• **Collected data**
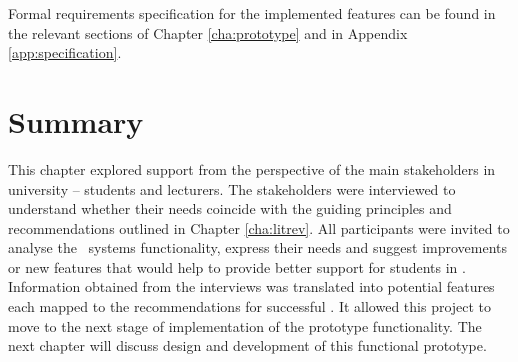 Formal requirements specification for the implemented features can be found in
the relevant sections of Chapter \ref{cha:prototype} and in Appendix
\ref{app:specification}.

\section{Summary}

This chapter explored \LLLs support from the perspective of the main
stakeholders in university -- students and lecturers. The stakeholders were
interviewed to understand whether their needs coincide with the guiding
principles and recommendations outlined in Chapter \ref{cha:litrev}. All
participants were invited to analyse the \ep~systems functionality, express
their needs and suggest improvements or new features that would help to provide
better support for students in \LLLsn. Information obtained from the interviews
was translated into potential features each mapped to the recommendations for
successful \LLLsn. It allowed this project to move to the next stage of
implementation of the prototype functionality. The next chapter will discuss
design and development of this functional prototype.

• **Directive**
Are you able to set down all the lines above exactly, without any pictures?

• **Task response**
 Formal requirements specification for the implemented features can be found in
the relevant sections of Chapter \ref{cha:prototype} and in Appendix
\ref{app:specification}.

\section{Summary}

This chapter explored \LLLs support from the perspective of the main
stakeholders in university -- students and lecturers. The stakeholders were
interviewed to understand whether their needs coincide with the guiding
principles and recommendations outlined in Chapter \ref{cha:litrev}. All
participants were invited to analyse the \ep~systems functionality, express
their needs and suggest improvements or new features that would help to provide
better support for students in \LLLsn. Information obtained from the interviews
was translated into potential features each mapped to the recommendations for
successful \LLLsn. It allowed this project to move to the next stage of
implementation of the prototype functionality. The next chapter will discuss
design and development of this functional prototype.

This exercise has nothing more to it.